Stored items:
------------------------------
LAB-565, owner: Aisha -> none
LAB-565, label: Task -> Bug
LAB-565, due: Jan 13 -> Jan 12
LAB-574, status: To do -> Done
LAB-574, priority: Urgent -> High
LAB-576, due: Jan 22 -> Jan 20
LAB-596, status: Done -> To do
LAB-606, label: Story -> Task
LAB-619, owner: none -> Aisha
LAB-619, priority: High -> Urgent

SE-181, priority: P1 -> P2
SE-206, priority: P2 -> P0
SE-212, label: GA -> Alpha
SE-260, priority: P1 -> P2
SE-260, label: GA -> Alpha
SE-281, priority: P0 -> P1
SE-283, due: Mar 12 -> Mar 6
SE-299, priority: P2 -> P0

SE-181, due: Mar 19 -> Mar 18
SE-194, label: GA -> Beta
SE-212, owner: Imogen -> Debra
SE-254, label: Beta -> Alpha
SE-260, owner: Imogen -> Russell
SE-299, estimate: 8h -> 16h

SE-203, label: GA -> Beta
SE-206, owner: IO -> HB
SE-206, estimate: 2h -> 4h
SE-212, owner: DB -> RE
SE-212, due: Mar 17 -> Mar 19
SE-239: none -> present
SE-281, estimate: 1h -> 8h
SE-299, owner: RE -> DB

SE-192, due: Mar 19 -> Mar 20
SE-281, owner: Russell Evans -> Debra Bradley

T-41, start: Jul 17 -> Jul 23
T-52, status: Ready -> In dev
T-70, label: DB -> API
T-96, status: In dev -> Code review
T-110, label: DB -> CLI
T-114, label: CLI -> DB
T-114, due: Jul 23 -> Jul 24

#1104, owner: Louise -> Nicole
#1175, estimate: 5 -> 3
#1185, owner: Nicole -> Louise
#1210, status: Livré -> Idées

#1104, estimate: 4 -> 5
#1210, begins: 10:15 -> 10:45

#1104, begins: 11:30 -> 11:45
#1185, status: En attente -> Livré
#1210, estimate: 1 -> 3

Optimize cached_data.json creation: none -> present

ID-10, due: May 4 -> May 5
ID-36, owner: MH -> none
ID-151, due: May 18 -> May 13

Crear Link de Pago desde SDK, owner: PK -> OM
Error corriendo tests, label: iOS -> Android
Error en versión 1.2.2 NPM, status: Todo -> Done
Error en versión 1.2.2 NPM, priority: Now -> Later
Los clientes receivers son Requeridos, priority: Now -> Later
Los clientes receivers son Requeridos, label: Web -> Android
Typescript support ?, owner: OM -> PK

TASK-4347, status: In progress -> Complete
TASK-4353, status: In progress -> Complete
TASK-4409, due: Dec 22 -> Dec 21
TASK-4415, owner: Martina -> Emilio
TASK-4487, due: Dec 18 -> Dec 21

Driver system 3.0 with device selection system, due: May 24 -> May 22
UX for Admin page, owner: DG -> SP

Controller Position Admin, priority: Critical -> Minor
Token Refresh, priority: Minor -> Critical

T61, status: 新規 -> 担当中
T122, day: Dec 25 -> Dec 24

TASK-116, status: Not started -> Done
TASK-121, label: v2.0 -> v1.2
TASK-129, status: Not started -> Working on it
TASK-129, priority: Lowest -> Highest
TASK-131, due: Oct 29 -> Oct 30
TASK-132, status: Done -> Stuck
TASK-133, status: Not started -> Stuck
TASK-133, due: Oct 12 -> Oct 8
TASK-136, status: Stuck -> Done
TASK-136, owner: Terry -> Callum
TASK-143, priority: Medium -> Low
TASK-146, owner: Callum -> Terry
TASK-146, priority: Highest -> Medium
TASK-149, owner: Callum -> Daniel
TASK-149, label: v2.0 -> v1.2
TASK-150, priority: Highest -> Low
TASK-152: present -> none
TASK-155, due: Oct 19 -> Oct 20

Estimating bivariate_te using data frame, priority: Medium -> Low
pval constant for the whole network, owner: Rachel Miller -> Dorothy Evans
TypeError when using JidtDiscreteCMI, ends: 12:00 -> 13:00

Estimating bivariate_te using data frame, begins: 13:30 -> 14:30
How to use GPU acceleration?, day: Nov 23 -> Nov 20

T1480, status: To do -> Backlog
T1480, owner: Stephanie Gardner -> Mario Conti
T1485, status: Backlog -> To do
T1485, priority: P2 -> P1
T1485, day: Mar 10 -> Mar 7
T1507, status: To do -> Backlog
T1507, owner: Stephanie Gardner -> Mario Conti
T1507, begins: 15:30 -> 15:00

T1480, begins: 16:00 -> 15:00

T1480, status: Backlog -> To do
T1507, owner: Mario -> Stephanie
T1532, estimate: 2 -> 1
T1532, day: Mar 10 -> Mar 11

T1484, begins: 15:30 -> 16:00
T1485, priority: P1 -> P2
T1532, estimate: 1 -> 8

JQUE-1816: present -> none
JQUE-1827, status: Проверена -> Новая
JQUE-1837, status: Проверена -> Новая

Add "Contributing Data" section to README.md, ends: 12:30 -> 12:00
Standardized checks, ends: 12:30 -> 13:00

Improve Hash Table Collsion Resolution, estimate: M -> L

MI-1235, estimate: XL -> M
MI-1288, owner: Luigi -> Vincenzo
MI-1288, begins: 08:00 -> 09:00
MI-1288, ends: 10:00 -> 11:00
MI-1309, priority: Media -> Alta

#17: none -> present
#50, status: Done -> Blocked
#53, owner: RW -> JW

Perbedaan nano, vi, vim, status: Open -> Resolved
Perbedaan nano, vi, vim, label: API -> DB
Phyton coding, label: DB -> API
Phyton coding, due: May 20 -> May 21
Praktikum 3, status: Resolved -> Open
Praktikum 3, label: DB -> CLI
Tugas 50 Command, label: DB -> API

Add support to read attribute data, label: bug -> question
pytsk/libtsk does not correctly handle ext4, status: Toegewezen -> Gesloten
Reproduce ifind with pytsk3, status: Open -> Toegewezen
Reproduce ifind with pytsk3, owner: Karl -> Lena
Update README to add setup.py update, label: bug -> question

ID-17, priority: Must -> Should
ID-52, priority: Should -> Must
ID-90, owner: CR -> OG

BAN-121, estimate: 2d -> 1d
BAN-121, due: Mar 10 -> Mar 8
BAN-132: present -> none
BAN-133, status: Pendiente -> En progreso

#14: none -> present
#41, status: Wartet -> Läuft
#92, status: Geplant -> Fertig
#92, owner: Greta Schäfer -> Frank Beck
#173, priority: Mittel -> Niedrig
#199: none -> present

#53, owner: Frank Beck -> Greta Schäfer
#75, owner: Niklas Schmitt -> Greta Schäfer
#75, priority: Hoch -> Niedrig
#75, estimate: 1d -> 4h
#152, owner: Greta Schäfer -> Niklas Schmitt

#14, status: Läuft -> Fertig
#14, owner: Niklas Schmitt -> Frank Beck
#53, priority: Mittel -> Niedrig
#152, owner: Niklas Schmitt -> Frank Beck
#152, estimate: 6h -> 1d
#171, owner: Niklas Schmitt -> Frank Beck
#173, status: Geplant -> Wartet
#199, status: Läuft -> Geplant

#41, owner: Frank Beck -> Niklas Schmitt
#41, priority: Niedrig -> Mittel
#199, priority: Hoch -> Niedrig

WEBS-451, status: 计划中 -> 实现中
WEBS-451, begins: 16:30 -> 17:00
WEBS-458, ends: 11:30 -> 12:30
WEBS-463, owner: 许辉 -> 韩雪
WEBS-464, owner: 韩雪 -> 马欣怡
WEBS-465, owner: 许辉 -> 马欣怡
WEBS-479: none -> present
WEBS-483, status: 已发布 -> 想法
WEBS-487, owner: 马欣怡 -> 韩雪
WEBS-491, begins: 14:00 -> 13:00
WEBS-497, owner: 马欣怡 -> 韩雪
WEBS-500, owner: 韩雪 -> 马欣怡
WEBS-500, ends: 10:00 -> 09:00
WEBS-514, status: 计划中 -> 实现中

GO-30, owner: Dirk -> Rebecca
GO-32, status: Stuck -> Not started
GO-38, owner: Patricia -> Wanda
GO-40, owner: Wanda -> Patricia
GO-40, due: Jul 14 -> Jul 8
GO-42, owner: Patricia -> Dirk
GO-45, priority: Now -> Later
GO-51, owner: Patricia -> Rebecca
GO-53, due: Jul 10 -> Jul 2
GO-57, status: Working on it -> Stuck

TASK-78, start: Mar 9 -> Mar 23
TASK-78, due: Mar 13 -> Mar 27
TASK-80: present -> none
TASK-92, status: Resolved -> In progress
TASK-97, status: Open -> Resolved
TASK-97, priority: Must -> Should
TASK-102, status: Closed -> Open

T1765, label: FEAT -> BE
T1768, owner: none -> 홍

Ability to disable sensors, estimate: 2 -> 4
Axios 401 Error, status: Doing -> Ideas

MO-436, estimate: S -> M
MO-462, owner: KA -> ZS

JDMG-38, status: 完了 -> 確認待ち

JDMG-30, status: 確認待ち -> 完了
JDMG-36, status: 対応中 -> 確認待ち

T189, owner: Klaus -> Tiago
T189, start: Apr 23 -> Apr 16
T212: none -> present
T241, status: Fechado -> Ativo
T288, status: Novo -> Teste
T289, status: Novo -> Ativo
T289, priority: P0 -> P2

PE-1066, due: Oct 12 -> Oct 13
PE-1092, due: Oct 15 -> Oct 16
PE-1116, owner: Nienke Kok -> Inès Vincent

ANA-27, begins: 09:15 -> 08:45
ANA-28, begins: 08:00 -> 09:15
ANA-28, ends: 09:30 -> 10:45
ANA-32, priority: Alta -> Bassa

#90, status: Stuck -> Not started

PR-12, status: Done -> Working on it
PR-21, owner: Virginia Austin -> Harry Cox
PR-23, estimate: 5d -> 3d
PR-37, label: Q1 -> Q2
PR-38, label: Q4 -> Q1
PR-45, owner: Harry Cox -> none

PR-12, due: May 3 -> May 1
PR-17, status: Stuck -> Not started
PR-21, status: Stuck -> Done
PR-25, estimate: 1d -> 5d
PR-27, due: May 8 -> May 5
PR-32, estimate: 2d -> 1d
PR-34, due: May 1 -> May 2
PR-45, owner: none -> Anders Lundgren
------------------------------
Restate word for word the entries above, starting at the line with "Praktikum 3, status: Resolved -> Open" and ending at the line with "pytsk/libtsk does not", inclusive, and no others.

Praktikum 3, status: Resolved -> Open
Praktikum 3, label: DB -> CLI
Tugas 50 Command, label: DB -> API

Add support to read attribute data, label: bug -> question
pytsk/libtsk does not correctly handle ext4, status: Toegewezen -> Gesloten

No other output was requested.